Data supplied =
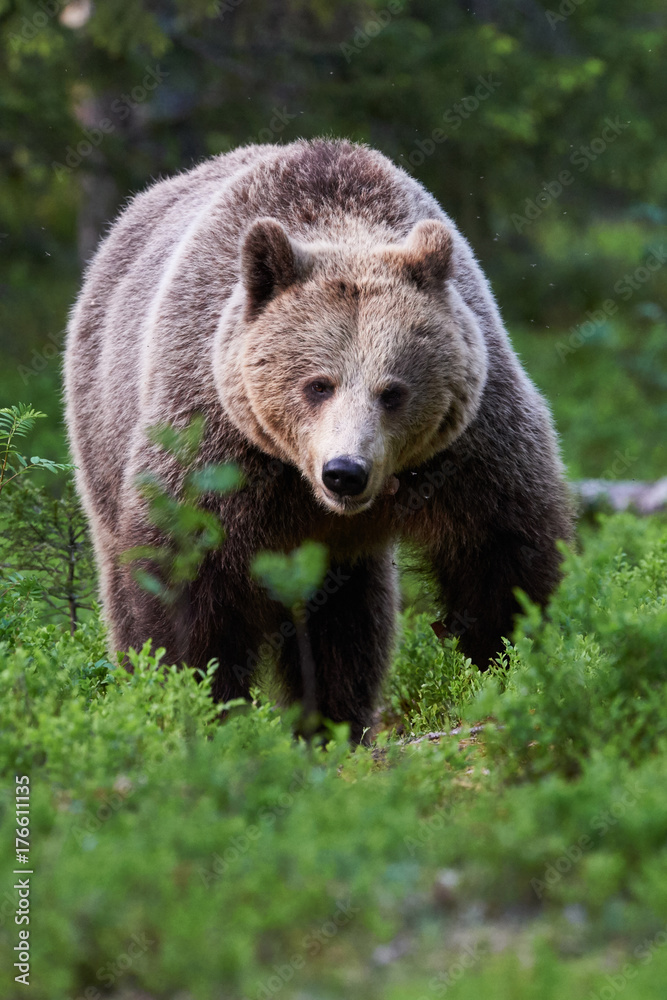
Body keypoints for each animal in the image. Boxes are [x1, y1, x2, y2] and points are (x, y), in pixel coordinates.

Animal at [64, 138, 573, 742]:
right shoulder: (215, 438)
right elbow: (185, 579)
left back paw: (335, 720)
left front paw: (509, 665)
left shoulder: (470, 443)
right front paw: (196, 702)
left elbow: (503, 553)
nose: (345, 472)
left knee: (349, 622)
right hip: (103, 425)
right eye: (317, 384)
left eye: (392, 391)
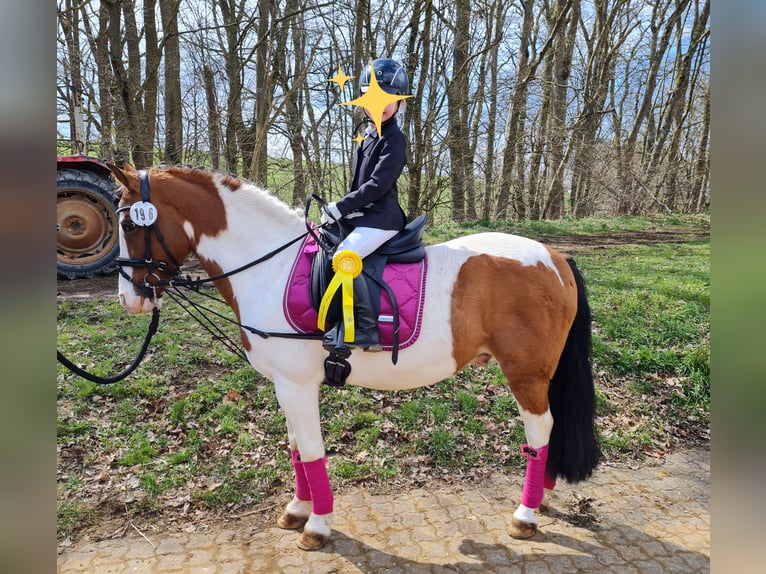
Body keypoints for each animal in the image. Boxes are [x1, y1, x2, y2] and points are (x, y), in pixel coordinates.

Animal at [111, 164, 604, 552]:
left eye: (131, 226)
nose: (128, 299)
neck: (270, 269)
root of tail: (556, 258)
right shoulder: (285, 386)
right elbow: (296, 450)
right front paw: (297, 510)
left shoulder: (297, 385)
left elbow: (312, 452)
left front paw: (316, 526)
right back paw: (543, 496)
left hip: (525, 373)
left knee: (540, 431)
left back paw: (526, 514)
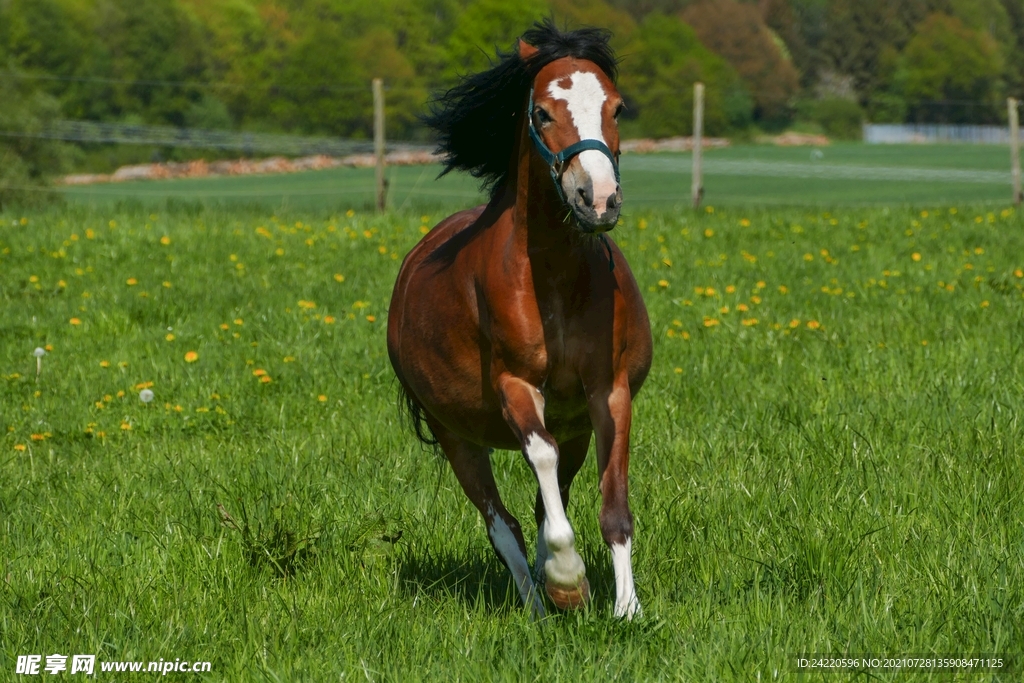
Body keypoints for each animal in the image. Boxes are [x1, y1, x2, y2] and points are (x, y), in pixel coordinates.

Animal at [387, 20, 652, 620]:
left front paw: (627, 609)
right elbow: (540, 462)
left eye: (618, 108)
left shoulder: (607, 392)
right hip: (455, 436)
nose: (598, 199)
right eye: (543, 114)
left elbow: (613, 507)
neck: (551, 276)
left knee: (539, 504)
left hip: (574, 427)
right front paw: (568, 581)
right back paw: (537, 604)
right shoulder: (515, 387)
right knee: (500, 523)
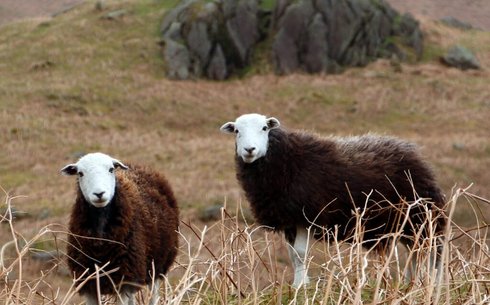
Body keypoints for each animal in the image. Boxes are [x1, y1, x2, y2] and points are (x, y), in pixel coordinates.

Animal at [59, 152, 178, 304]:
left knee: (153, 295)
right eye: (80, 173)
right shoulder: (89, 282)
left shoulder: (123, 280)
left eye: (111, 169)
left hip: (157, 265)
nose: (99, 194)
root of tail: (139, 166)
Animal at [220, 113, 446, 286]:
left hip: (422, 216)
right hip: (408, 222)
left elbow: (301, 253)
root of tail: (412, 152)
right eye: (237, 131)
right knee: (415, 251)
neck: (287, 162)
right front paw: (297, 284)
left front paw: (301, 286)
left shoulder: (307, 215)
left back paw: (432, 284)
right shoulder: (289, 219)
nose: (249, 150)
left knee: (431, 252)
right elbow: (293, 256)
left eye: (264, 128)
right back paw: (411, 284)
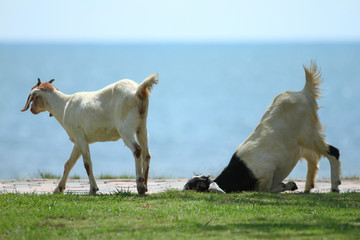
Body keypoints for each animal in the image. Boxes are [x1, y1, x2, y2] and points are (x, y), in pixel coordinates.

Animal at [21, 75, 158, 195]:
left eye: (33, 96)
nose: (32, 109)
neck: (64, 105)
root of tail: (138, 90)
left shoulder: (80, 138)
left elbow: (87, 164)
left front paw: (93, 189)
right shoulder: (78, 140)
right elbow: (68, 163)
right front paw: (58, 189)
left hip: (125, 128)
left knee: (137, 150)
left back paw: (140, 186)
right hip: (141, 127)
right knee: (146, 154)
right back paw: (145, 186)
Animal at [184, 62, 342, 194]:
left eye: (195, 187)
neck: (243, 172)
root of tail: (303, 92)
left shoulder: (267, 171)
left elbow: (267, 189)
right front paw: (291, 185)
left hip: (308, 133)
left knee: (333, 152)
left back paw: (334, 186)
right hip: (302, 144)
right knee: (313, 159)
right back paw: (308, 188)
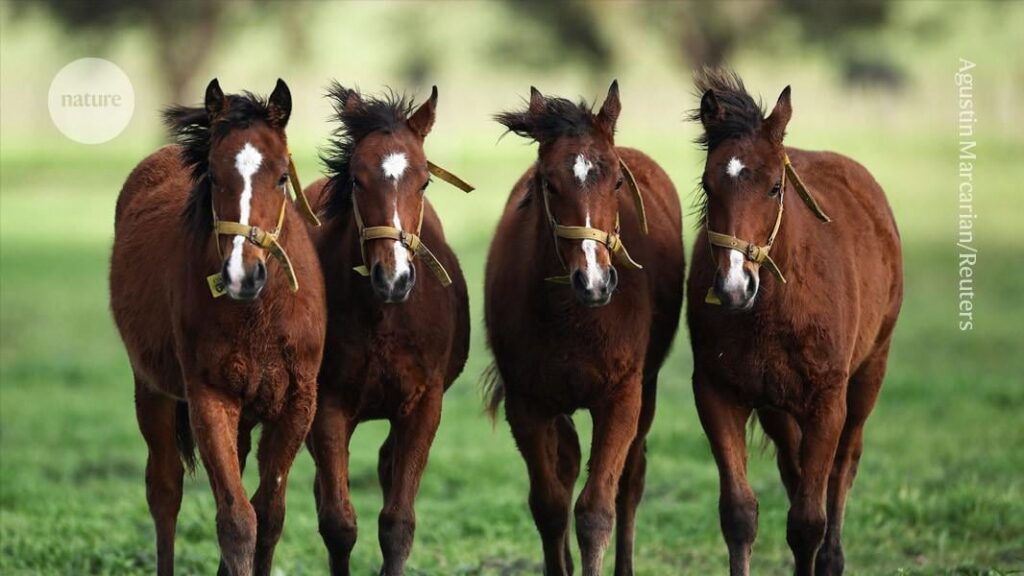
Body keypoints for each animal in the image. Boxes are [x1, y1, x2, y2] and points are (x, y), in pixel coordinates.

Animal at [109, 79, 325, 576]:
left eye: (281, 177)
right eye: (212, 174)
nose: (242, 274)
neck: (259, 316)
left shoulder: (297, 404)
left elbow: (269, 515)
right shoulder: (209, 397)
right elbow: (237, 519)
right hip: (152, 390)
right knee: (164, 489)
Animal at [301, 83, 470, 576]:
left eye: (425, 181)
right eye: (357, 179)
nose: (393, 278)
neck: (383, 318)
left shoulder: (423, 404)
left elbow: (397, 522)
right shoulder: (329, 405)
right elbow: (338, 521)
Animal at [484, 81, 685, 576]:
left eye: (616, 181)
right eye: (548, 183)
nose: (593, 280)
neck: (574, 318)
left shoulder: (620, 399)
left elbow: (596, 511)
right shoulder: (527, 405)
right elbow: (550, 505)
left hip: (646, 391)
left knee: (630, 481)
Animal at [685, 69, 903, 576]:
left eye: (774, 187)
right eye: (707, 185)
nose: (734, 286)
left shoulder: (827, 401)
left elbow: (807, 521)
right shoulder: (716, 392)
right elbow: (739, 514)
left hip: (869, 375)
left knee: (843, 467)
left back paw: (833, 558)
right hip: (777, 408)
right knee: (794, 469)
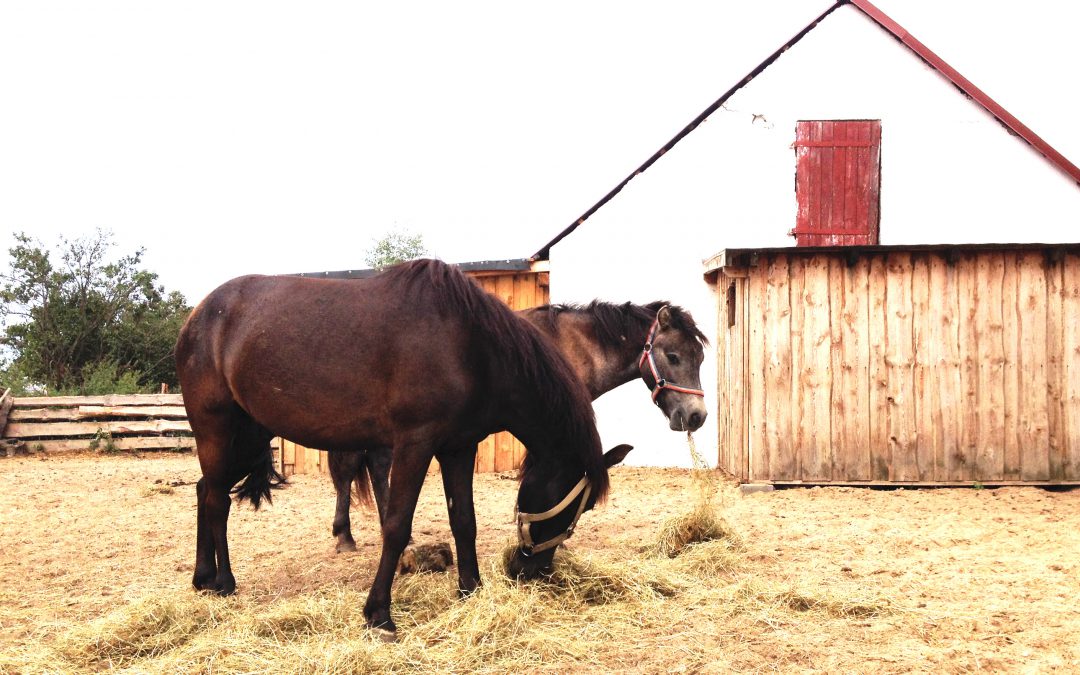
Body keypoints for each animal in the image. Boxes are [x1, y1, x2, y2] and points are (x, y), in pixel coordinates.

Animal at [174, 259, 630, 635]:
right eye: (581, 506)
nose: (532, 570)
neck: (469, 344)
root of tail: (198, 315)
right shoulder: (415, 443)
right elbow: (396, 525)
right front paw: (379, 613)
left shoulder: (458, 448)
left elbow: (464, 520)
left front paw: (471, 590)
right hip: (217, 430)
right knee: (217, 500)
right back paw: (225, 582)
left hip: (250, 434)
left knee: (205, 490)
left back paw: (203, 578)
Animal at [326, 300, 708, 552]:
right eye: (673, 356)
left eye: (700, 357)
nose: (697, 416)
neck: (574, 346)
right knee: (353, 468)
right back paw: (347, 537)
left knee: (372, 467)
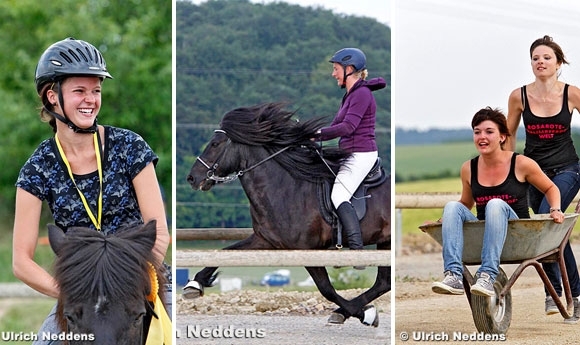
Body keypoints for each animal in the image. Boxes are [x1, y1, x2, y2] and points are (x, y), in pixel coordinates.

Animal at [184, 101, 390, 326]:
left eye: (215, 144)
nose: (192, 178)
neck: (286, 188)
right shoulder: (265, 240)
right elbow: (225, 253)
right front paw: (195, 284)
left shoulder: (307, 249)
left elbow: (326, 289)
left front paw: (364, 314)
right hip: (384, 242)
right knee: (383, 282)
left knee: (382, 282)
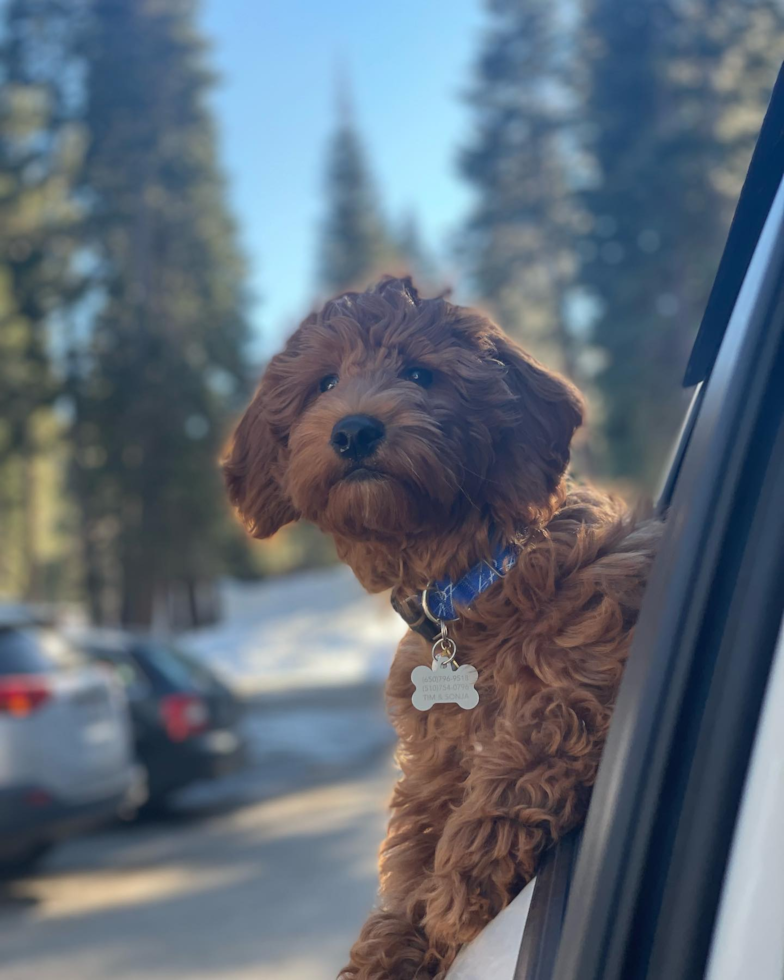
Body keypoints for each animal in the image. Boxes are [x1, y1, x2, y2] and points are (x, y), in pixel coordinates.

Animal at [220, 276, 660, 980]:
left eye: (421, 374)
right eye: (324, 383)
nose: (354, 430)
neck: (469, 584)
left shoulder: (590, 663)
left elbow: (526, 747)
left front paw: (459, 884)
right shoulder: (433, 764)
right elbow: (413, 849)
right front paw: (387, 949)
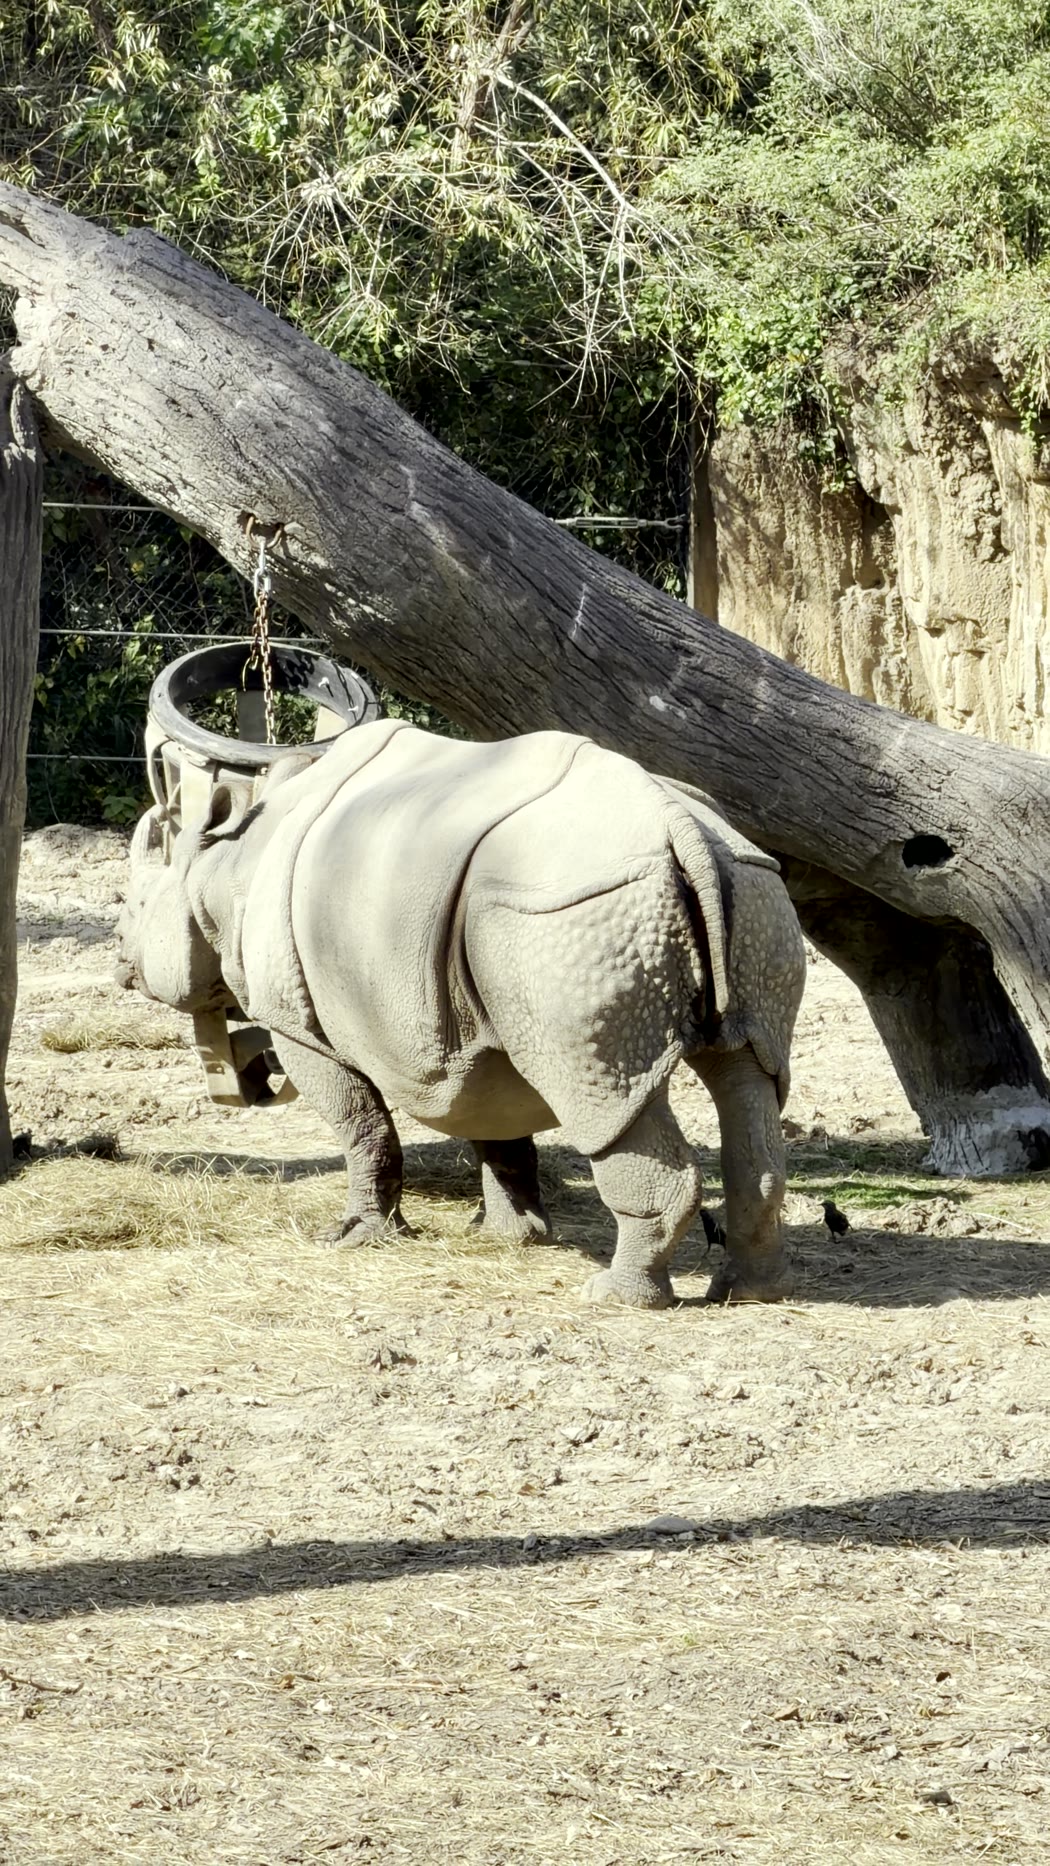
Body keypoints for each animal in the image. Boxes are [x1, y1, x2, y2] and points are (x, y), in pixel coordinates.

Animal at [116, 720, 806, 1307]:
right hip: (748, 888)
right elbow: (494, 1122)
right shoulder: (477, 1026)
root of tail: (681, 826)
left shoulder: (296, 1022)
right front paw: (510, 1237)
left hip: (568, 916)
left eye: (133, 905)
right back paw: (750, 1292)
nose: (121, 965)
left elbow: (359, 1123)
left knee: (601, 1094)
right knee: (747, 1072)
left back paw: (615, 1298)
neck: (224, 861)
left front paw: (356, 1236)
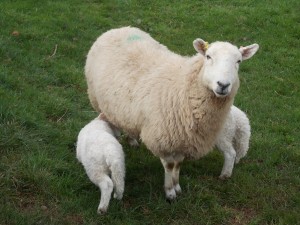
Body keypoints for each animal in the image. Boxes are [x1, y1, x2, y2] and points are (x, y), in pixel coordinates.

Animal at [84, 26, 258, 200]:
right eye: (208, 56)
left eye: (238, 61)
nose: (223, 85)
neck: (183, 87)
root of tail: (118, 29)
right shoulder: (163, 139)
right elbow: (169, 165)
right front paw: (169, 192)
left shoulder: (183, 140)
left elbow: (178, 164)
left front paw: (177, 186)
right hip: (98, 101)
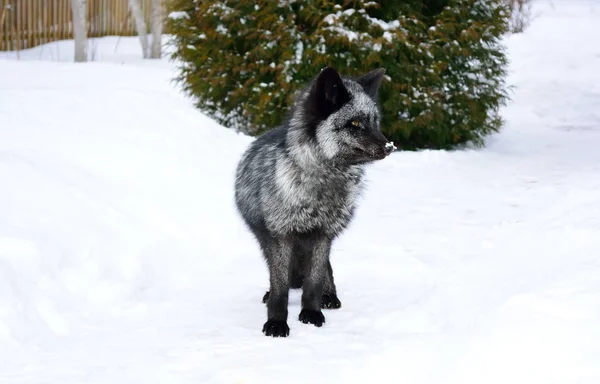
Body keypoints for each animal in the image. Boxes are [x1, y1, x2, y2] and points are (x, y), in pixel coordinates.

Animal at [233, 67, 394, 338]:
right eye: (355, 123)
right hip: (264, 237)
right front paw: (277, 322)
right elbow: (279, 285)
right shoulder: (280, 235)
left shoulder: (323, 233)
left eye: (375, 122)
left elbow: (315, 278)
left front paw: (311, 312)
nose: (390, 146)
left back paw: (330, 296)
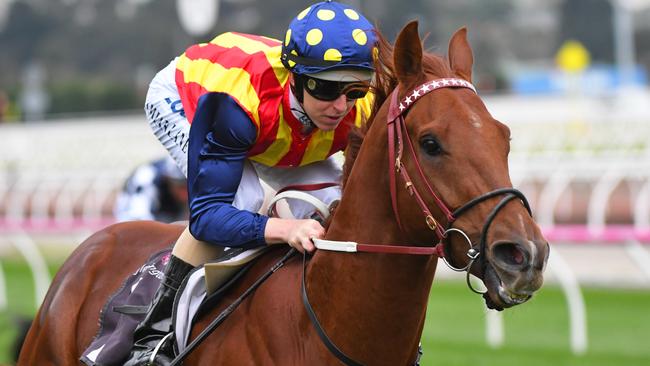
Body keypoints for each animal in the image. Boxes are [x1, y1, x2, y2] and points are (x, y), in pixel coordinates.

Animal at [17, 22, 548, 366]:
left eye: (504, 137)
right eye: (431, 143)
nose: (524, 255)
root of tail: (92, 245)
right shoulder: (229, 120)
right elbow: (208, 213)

Work instructions =
Retype only the lines above from the one with "left hip: (250, 434)" through the one with "right hip: (98, 101)", exactly and with both ends. Images stay out.

Answer =
left hip: (250, 434)
left knee: (205, 490)
left back paw: (203, 578)
Animal at [326, 300, 708, 552]:
right eye: (673, 356)
left eye: (700, 357)
nose: (697, 416)
neck: (574, 346)
right knee: (353, 468)
right back paw: (347, 537)
left knee: (372, 467)
Body keypoints for each animal in the image. Boxes are [x1, y1, x2, y2] and points are (x, y), in pixel coordinates.

Animal at [184, 101, 390, 326]:
left eye: (215, 144)
nose: (192, 178)
neck: (286, 188)
right shoulder: (265, 240)
right elbow: (225, 253)
right front paw: (195, 284)
left shoulder: (307, 249)
left elbow: (326, 289)
left front paw: (364, 314)
right hip: (384, 242)
right knee: (383, 282)
left knee: (382, 282)
Body keypoints for each animal in the image. Boxes are [x1, y1, x2, y2] and points are (x, y), in pixel coordinates.

Animal at [220, 276, 660, 980]:
left eye: (421, 374)
right eye: (324, 383)
nose: (354, 430)
neck: (469, 584)
left shoulder: (590, 663)
left elbow: (526, 747)
left front paw: (459, 884)
right shoulder: (433, 764)
right elbow: (413, 849)
right front paw: (387, 949)
Body keypoints for each animal in the image. Boxes are [x1, y1, x2, y2] and points are (x, y), in pixel coordinates.

Animal at [116, 720, 806, 1307]:
right hip: (748, 888)
right elbow: (494, 1122)
right shoulder: (477, 1026)
root of tail: (681, 826)
left shoulder: (296, 1022)
right front paw: (510, 1237)
left hip: (568, 916)
left eye: (133, 905)
right back paw: (750, 1292)
nose: (121, 965)
left elbow: (359, 1123)
left knee: (601, 1094)
right knee: (747, 1072)
left back paw: (615, 1298)
neck: (224, 861)
left front paw: (356, 1236)
Body keypoints for each animal in the image. Boxes are [x1, y1, x2, y2] and points are (x, y), in pixel coordinates.

Animal at [84, 26, 258, 200]:
right eye: (208, 56)
left eye: (238, 61)
nose: (223, 85)
neck: (183, 87)
root of tail: (118, 29)
right shoulder: (163, 139)
right elbow: (169, 165)
right front paw: (169, 192)
left shoulder: (183, 140)
left elbow: (178, 164)
left front paw: (177, 186)
right hip: (98, 101)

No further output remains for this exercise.